-- About this exercise --
In the listing below, find every line with the string "adipiscing" and pull it out.

Supplied data below:

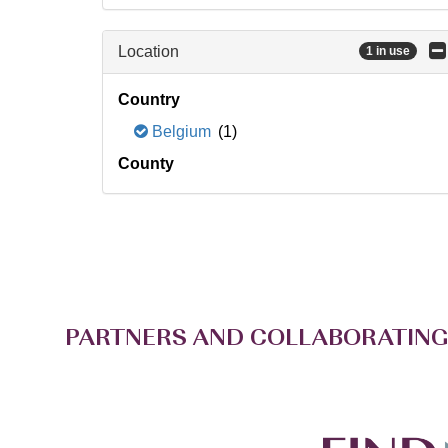
Location
1 in use
Country
Belgium
(1)
County
PARTNERS AND COLLABORATING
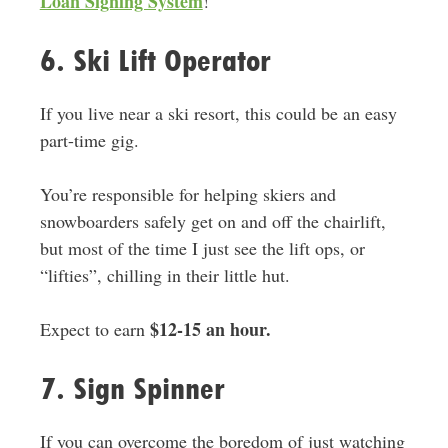
Loan Signing System
!
6. Ski Lift Operator
If you live near a ski resort, this could be an easy
part-time gig.
You’re responsible for helping skiers and
snowboarders safely get on and off the chairlift,
but most of the time I just see the lift ops, or
“lifties”, chilling in their little hut.
$12-15 an hour.
Expect to earn
7. Sign Spinner
If you can overcome the boredom of just watching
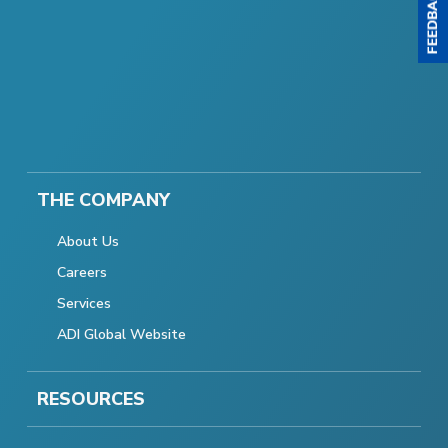
THE COMPANY
About Us
Careers
Services
ADI Global Website
RESOURCES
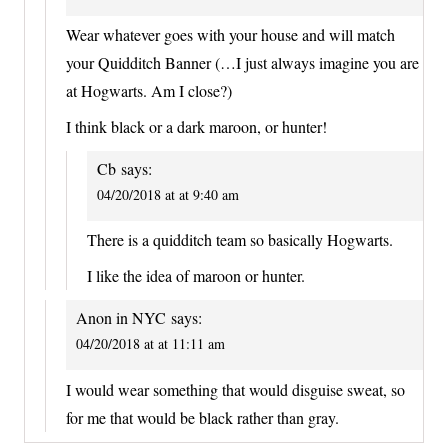
Wear whatever goes with your house and will match
your Quidditch Banner (…I just always imagine you are
at Hogwarts. Am I close?)
I think black or a dark maroon, or hunter!
Cb
says:
04/20/2018 at at 9:40 am
There is a quidditch team so basically Hogwarts.
I like the idea of maroon or hunter.
Anon in NYC
says:
04/20/2018 at at 11:11 am
I would wear something that would disguise sweat, so
for me that would be black rather than gray.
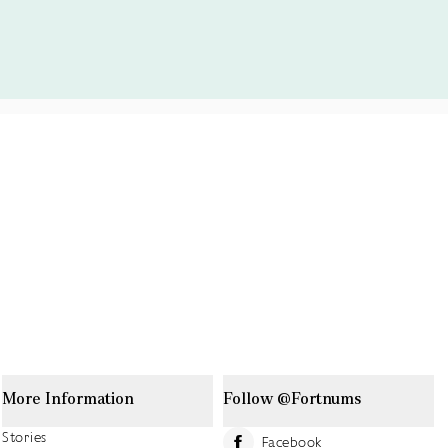
More Information
Follow @Fortnums
Stories
Facebook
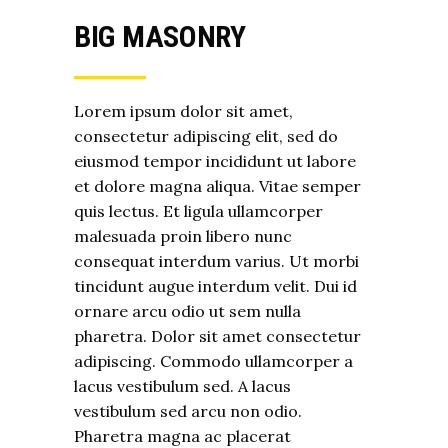
BIG MASONRY
Lorem ipsum dolor sit amet,
consectetur adipiscing elit, sed do
eiusmod tempor incididunt ut labore
et dolore magna aliqua. Vitae semper
quis lectus. Et ligula ullamcorper
malesuada proin libero nunc
consequat interdum varius. Ut morbi
tincidunt augue interdum velit. Dui id
ornare arcu odio ut sem nulla
pharetra. Dolor sit amet consectetur
adipiscing. Commodo ullamcorper a
lacus vestibulum sed. A lacus
vestibulum sed arcu non odio.
Pharetra magna ac placerat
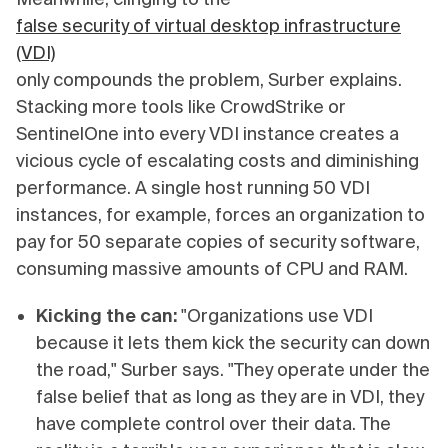
false security of virtual desktop infrastructure
(VDI)
only compounds the problem, Surber explains.
Stacking more tools like CrowdStrike or
SentinelOne into every VDI instance creates a
vicious cycle of escalating costs and diminishing
performance. A single host running 50 VDI
instances, for example, forces an organization to
pay for 50 separate copies of security software,
consuming massive amounts of CPU and RAM.
Kicking the can:
"Organizations use VDI
because it lets them kick the security can down
the road," Surber says. "They operate under the
false belief that as long as they are in VDI, they
have complete control over their data. The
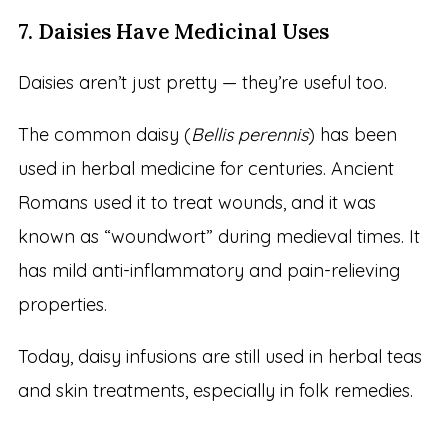
7. Daisies Have Medicinal Uses
Daisies aren’t just pretty — they’re useful too.
The common daisy (
Bellis perennis
) has been
used in herbal medicine for centuries. Ancient
Romans used it to treat wounds, and it was
known as “woundwort” during medieval times. It
has mild anti-inflammatory and pain-relieving
properties.
Today, daisy infusions are still used in herbal teas
and skin treatments, especially in folk remedies.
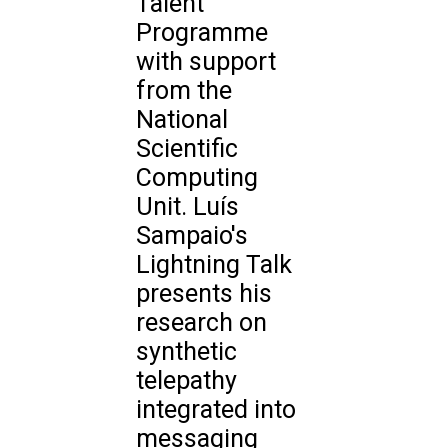
Talent
Programme
with support
from the
National
Scientific
Computing
Unit. Luís
Sampaio's
Lightning Talk
presents his
research on
synthetic
telepathy
integrated into
messaging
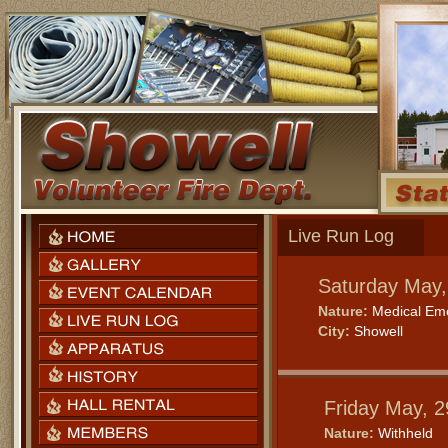
Live Run Log
Saturday May,
Nature:
Medical Em
City:
Showell
Friday May, 
Nature:
Withheld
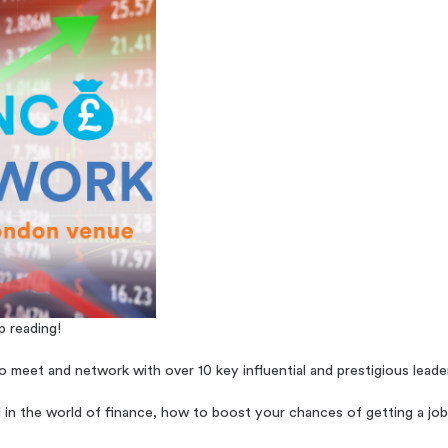
p reading!
 meet and network with over 10 key influential and prestigious leader
l in the world of finance, how to boost your chances of getting a job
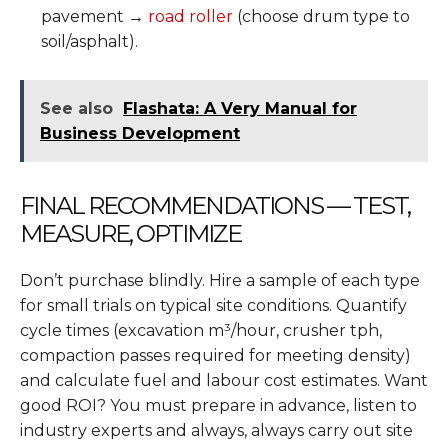
pavement →
road roller
(choose drum type to
soil/asphalt).
See also
Flashata: A Very Manual for
Business Development
FINAL RECOMMENDATIONS — TEST,
MEASURE, OPTIMIZE
Don’t purchase blindly. Hire a sample of each type
for small trials on typical site conditions. Quantify
cycle times (excavation m³/hour, crusher tph,
compaction passes required for meeting density)
and calculate fuel and labour cost estimates. Want
good ROI? You must prepare in advance, listen to
industry experts and always, always carry out site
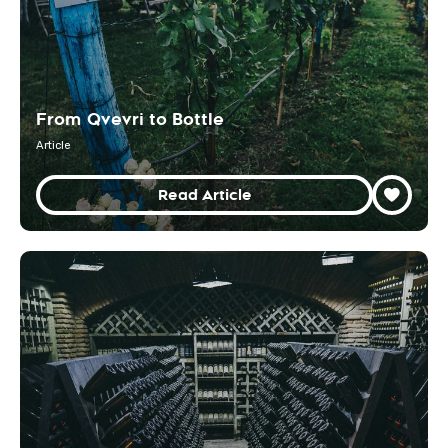
From Qvevri to Bottle
Article
Read Article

End of Supplied data.

-- Solution to this task --
consectetur adipiscing elit, sed do
adipiscing. Commodo ullamcorper a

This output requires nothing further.